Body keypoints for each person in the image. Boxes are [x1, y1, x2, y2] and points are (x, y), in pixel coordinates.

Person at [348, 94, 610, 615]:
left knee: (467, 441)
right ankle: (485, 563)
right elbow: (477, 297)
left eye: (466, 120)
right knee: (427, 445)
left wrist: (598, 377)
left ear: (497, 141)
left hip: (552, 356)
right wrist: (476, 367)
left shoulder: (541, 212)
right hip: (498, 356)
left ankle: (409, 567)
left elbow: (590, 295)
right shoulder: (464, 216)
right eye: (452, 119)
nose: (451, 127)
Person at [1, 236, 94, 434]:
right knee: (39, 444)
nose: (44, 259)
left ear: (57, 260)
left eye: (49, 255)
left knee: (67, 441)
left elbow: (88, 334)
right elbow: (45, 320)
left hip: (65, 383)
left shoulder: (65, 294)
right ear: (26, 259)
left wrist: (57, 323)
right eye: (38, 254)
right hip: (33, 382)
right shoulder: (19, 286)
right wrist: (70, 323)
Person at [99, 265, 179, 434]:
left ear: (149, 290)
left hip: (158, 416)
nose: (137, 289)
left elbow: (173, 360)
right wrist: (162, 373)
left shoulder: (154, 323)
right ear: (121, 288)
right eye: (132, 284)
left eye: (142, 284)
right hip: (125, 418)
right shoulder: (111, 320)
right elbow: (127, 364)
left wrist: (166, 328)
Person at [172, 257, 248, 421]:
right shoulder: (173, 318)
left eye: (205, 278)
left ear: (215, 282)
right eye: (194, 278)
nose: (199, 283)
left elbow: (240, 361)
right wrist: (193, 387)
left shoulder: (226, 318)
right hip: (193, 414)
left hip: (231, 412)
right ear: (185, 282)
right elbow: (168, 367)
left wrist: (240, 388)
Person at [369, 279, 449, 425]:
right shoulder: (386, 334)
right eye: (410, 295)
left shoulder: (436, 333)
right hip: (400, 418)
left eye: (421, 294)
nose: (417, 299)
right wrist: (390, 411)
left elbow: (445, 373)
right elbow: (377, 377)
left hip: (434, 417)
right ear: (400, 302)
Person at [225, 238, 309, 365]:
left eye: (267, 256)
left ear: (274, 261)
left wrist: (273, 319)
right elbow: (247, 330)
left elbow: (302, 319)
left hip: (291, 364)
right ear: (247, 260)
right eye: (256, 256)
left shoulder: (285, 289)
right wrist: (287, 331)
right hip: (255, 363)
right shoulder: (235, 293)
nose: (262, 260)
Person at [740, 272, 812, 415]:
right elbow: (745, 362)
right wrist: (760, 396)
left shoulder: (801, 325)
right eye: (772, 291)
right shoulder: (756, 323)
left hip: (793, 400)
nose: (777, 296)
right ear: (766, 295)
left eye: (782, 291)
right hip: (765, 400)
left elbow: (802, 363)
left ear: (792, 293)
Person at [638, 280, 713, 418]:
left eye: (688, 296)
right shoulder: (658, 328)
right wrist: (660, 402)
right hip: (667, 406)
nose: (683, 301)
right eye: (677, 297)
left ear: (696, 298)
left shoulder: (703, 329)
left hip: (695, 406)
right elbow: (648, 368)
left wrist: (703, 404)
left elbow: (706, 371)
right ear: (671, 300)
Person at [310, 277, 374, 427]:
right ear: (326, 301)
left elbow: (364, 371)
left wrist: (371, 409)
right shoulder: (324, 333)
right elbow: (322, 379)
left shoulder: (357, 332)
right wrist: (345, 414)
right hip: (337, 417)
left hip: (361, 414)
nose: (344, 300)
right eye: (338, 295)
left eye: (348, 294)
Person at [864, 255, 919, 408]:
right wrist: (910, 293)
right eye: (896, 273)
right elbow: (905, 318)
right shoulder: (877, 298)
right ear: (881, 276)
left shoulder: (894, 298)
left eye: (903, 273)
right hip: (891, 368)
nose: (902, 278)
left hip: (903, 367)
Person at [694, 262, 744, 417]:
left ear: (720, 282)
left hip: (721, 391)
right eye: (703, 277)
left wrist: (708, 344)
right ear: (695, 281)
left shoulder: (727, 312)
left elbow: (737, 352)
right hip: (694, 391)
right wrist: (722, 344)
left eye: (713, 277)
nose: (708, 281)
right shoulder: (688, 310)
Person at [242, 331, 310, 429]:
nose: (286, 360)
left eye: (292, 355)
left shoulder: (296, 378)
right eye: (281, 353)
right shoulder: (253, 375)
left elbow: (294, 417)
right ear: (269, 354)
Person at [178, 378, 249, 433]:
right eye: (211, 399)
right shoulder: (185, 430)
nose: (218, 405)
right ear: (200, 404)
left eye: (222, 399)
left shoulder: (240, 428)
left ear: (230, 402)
...
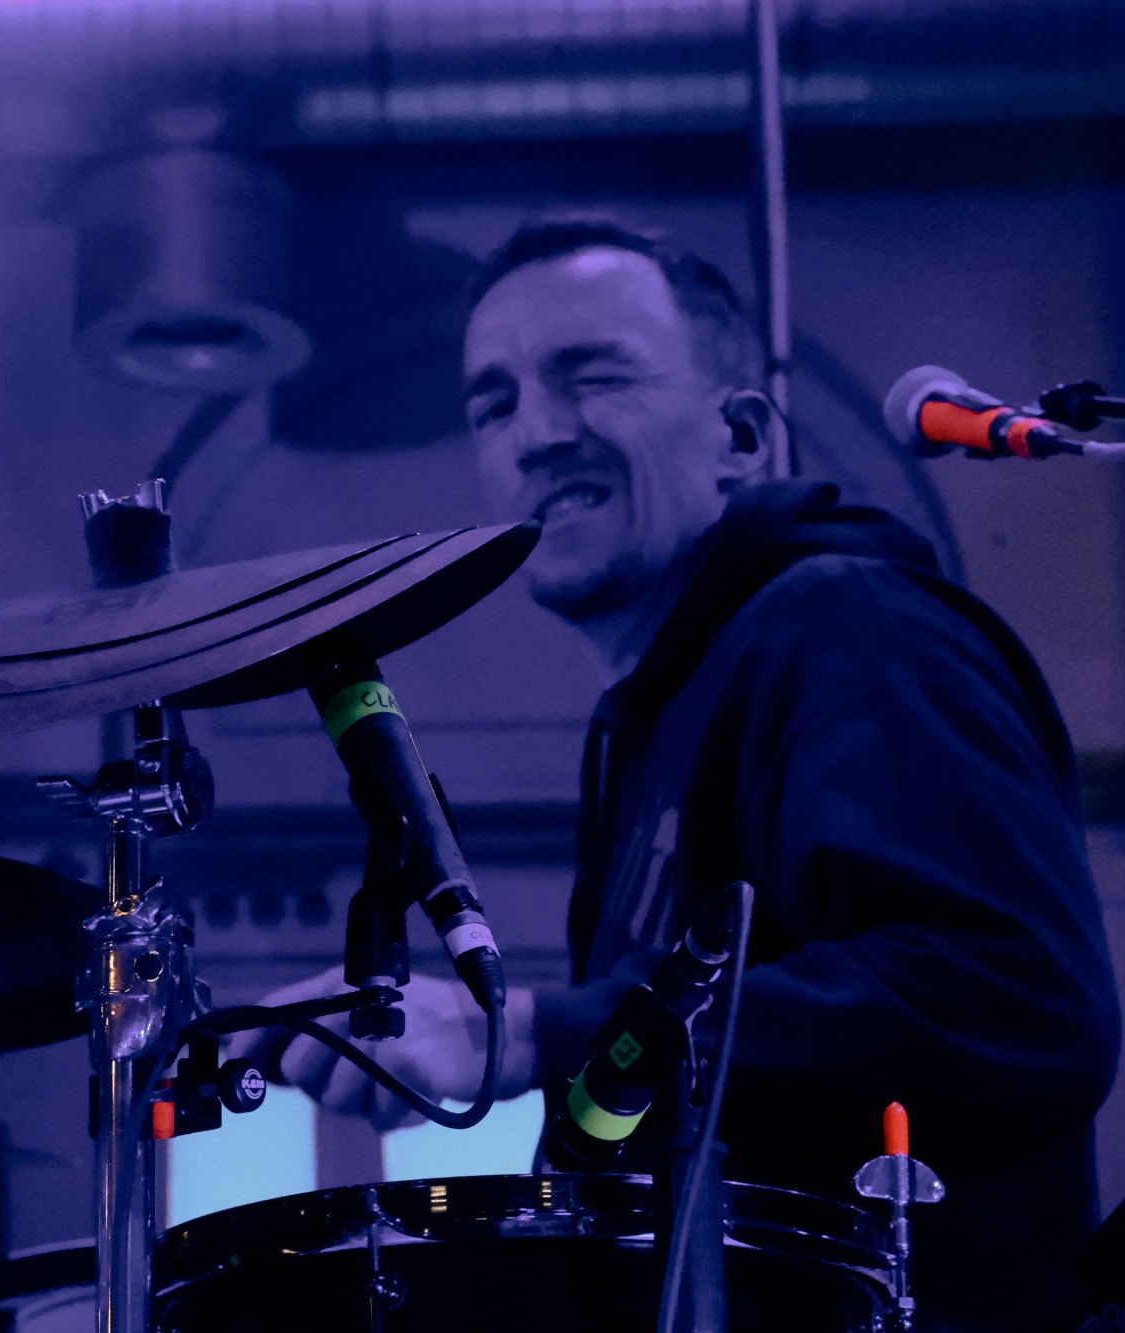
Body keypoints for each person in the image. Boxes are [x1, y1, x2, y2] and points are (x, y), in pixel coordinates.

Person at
==
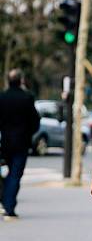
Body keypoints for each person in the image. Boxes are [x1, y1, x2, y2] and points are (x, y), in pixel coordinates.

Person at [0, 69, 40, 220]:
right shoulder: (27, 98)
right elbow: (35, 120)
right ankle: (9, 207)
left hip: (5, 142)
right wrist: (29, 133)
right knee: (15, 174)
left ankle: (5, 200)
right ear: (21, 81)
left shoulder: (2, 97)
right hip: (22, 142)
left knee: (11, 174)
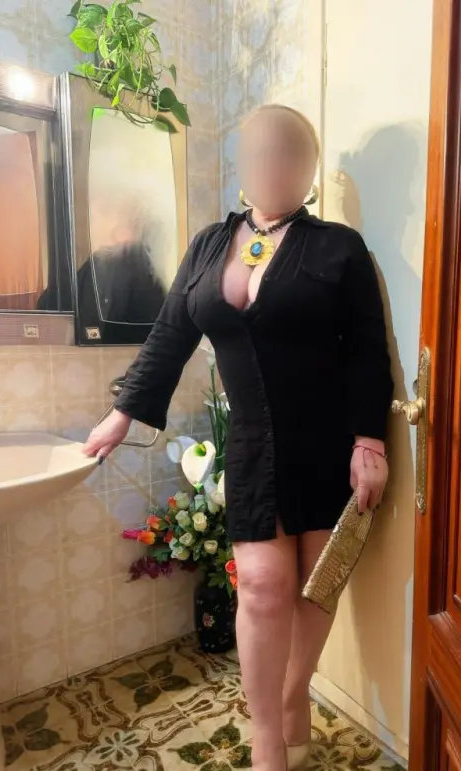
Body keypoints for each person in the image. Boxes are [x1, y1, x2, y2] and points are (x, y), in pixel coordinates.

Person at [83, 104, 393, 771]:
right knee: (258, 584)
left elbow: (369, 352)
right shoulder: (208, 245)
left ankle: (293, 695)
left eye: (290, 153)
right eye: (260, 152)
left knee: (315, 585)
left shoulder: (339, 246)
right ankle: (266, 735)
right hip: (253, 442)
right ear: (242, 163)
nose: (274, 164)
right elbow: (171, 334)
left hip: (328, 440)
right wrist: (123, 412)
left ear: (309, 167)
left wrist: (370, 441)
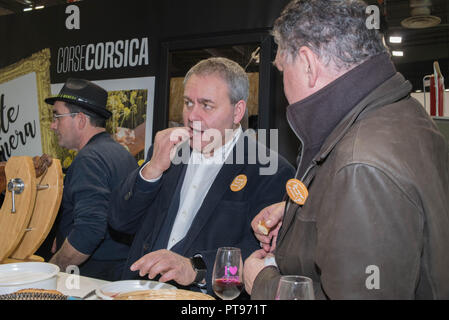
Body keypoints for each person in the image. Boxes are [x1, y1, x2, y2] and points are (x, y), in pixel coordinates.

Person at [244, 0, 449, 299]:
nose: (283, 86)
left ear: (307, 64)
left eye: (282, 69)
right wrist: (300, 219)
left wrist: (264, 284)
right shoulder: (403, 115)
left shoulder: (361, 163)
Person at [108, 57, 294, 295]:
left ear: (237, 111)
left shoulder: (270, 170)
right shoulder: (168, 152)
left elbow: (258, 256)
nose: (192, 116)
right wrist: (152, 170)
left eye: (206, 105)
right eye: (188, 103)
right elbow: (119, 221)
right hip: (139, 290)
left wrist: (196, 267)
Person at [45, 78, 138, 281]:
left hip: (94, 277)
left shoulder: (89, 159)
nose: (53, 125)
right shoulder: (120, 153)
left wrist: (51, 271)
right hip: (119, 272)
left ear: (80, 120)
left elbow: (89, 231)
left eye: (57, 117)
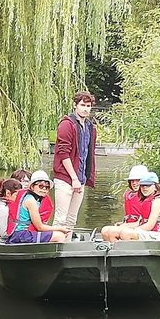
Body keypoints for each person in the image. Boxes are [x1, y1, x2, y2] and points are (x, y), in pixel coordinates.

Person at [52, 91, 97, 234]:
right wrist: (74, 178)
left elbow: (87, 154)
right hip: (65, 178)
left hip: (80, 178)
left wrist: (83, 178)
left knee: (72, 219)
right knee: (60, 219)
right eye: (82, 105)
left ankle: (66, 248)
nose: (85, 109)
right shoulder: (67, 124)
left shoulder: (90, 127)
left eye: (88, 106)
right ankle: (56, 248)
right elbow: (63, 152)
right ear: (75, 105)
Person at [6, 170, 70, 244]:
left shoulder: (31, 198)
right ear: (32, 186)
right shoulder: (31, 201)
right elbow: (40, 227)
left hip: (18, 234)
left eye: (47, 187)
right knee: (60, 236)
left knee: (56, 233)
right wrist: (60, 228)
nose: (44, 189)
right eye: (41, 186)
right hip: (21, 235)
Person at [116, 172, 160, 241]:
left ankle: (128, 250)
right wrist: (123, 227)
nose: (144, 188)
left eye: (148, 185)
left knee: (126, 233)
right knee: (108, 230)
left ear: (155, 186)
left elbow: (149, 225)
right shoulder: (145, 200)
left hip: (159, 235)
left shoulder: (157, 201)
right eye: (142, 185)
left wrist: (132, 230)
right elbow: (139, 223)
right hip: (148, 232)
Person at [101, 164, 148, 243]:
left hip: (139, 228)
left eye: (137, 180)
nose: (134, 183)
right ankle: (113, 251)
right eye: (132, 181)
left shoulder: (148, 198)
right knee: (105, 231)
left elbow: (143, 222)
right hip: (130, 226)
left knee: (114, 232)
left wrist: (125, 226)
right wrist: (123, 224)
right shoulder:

[TASK ITEM]:
Leaving out the pictures, please output the lines in the entries above from the one with "right elbow: (35, 120)" through the one with "right hip: (119, 272)", exactly as they are.

[OUTPUT FOR THIS EXERCISE]:
right elbow: (35, 120)
right ankle: (9, 207)
left hip: (5, 142)
right wrist: (29, 133)
right knee: (15, 174)
left ankle: (5, 200)
right ear: (21, 81)
left shoulder: (2, 97)
right hip: (22, 142)
left knee: (11, 174)
Body keypoints for each person in the image. Boxes are [x1, y1, x2, y2] and points are (x, y), in pixel coordinates.

Person at [83, 104, 393, 771]:
right knee: (258, 584)
left elbow: (369, 352)
right shoulder: (208, 245)
left ankle: (293, 695)
left eye: (290, 153)
right eye: (260, 152)
left knee: (315, 585)
left shoulder: (339, 246)
right ankle: (266, 735)
right hip: (253, 442)
right ear: (242, 163)
nose: (274, 164)
right elbow: (171, 334)
left hip: (328, 440)
right wrist: (123, 412)
left ear: (309, 167)
left wrist: (370, 441)
Body keypoints for each person in the image. Boxes are [x1, y1, x2, y2] and points are (x, y), in pixel coordinates.

Person at [244, 0, 449, 299]:
nose: (283, 86)
left ear: (307, 64)
left eye: (282, 69)
right wrist: (300, 219)
left wrist: (264, 284)
right shoulder: (403, 115)
left shoulder: (361, 163)
Person at [108, 57, 294, 295]:
left ear: (237, 111)
left shoulder: (270, 170)
right shoulder: (168, 152)
left elbow: (258, 256)
nose: (192, 116)
right wrist: (152, 170)
left eye: (206, 105)
right eye: (188, 103)
right elbow: (119, 221)
right hip: (139, 290)
left wrist: (196, 267)
Person at [45, 78, 138, 281]:
left hip: (94, 277)
left shoulder: (89, 159)
nose: (53, 125)
right shoulder: (120, 153)
left wrist: (51, 271)
right hip: (119, 272)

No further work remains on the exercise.